Rising pressure on account of bad loans and muted growth in interest on loans weighed on State Bank of India’s profitability in the October-December quarter.
Net profit in the reporting quarter was marginally up by 4 per cent at Rs 3,396 crore against Rs 3,263 crore in the year-ago period.
Net interest income (difference between interest earned and interest expended) declined by 3 per cent to Rs 11,154 crore from Rs 11,519 crore in Q3 FY12. However, ‘other income’ rose by 76 per cent to Rs 3,648 crore (from Rs 2,073 crore in Q3 FY12).
During the quarter, total provisions increased by 10 per cent to Rs 4,395 crore from Rs 3,997 crore in the year-ago quarter. Provisions towards loan losses (forming part of the total provisions) were lower at Rs 2,766 crore (Rs 3,006 crore).
On the loans front, the bank turned selective on loans to mid-corporates (loan growth 7 per cent) due to rising bad loans.
Loan growth was robust in the large corporate (26 per cent), agriculture (24 per cent) and international (28 per cent) segments.

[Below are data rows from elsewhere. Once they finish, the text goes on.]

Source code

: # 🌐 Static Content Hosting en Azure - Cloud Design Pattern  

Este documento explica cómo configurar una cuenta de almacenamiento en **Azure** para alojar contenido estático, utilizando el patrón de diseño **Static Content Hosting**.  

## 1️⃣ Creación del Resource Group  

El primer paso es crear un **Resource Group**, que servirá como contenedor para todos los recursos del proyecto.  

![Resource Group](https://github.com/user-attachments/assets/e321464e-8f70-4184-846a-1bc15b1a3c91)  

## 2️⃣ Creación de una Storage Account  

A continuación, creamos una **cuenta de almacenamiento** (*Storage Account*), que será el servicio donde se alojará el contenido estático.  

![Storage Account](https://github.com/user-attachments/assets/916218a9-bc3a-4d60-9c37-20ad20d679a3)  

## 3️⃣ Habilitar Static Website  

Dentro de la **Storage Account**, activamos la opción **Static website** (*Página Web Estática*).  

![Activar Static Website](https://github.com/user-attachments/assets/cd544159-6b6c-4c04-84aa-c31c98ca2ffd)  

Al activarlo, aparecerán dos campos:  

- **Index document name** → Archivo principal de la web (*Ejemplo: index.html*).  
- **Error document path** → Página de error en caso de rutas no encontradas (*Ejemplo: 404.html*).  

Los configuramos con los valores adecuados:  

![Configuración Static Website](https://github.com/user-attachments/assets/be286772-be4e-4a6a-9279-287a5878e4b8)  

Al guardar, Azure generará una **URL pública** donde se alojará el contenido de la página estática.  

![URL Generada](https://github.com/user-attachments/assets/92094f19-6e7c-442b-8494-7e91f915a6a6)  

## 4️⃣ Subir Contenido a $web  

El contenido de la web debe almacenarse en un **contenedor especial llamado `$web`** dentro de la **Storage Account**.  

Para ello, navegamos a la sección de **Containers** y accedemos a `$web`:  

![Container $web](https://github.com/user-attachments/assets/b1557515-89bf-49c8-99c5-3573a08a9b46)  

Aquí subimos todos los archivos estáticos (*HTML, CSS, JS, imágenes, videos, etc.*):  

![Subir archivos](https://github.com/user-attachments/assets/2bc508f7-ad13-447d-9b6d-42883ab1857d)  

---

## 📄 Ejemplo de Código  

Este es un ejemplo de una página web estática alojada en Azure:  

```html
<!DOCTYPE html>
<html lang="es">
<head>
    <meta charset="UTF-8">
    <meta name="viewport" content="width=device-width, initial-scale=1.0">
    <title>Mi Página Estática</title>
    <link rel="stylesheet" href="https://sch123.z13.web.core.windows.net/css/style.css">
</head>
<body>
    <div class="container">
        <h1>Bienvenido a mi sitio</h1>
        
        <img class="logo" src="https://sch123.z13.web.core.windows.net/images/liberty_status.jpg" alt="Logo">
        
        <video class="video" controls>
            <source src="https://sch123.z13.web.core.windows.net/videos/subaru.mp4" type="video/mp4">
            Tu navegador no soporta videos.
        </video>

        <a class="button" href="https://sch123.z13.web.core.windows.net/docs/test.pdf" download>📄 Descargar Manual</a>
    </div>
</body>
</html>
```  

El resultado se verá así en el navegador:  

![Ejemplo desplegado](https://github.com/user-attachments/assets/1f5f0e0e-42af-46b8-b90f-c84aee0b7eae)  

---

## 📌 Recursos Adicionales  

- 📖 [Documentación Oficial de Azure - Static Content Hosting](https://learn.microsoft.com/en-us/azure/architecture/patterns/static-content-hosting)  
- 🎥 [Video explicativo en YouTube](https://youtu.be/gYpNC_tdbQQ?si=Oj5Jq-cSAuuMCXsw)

Migration of loans in the large corporate and retail segments due to lower lending rates helped the bank grow its advances, said Pratip Chaudhuri, Chairman.

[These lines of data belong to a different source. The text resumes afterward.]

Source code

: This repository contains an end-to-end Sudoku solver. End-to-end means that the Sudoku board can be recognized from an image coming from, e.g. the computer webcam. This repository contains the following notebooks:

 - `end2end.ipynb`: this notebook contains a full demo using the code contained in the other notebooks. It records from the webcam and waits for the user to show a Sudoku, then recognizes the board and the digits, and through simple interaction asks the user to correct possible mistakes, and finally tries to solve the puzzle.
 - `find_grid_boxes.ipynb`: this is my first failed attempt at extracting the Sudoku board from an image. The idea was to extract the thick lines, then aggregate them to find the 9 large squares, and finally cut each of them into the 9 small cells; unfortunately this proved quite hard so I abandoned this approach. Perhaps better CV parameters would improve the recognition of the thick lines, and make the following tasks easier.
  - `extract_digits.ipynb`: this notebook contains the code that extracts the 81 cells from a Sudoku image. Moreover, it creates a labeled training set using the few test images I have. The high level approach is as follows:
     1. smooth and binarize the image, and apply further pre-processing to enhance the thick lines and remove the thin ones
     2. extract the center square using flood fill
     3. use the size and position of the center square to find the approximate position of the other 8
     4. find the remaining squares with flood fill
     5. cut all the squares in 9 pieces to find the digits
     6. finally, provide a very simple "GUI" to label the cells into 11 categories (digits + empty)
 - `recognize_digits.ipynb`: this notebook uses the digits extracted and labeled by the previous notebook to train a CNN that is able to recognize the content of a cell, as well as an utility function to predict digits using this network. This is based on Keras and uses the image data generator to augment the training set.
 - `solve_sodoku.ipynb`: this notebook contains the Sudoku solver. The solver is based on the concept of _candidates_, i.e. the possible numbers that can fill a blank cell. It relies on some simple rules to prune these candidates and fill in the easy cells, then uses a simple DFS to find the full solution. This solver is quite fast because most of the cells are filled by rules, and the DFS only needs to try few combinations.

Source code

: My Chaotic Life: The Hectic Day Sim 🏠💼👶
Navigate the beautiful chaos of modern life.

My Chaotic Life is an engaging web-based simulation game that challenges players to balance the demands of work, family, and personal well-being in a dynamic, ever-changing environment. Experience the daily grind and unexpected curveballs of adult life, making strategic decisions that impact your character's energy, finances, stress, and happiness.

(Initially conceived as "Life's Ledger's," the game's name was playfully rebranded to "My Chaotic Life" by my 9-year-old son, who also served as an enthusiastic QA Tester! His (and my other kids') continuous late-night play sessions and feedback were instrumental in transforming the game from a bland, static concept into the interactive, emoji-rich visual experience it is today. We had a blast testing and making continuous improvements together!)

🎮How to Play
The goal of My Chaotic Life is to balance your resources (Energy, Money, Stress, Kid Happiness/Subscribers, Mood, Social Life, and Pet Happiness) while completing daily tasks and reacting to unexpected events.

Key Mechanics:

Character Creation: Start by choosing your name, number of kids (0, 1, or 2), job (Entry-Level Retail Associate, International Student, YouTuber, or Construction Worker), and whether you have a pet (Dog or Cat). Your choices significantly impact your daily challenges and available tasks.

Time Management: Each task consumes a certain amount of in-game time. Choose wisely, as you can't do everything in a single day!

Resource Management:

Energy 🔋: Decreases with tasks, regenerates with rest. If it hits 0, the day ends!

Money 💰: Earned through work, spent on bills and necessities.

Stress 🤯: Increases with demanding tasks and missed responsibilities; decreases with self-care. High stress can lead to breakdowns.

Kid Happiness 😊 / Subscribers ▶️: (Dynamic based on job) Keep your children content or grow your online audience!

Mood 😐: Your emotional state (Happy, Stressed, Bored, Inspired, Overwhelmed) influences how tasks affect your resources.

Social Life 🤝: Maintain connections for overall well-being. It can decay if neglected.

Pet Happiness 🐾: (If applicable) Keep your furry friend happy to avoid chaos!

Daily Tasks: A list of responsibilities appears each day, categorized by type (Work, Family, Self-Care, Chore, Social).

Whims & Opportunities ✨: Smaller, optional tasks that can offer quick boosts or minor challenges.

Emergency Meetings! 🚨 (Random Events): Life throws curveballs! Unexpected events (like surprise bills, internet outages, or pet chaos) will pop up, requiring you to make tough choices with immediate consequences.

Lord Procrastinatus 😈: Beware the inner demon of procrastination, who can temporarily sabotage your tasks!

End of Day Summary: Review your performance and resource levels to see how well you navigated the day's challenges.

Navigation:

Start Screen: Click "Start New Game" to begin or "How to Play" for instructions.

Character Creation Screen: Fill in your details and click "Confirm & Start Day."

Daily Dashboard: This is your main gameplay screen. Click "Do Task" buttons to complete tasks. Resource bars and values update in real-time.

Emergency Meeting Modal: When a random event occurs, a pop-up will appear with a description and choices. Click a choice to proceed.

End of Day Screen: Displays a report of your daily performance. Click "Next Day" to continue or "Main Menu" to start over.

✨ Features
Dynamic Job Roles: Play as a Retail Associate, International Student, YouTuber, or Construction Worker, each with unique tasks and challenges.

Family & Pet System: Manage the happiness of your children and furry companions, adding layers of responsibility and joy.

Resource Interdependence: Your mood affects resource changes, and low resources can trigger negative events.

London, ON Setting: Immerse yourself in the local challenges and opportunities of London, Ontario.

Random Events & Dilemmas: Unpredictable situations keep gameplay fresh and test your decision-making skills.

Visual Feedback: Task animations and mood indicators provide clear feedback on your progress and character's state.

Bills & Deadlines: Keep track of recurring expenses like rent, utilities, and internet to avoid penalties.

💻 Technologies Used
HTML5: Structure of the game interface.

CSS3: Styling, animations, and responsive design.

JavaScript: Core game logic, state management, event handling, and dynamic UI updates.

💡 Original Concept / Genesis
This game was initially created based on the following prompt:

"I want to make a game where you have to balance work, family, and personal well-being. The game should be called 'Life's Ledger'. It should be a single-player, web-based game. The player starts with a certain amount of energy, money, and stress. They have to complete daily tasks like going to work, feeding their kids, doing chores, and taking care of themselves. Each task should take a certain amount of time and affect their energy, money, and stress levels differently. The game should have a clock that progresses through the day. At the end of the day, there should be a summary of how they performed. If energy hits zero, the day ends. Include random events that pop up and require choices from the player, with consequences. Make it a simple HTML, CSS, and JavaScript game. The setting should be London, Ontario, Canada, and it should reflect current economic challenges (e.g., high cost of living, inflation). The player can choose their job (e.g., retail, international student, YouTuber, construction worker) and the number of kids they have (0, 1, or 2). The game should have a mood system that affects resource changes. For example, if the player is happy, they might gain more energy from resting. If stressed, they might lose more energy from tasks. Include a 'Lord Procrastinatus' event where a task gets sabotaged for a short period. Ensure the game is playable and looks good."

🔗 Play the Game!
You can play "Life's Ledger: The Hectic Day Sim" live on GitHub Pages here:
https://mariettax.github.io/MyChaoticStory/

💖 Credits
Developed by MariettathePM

“Many accounts from the pharma and iron and steel sectors in the mid-corporate segment have slipped into the bad loan category. We expect about Rs 2,000 crore of those assets to be upgraded to the standard category by this fiscal year-end,” said Chaudhuri.
The reporting quarter saw net slippages of Rs 4,256 crore (Rs 2,046 crore in the previous quarter).
Capital adequacy ratio as per Basel II stood at 12.21 per cent from 11.60 per cent last fiscal.
“We expect loan growth to stay above 18 per cent, while deposit growth will be above 14 per cent for the fiscal,” Chaudhuri added.
Shares of SBI closed at Rs 2,214.35 per share, down 1.80 per cent over the previous close, on the BSE.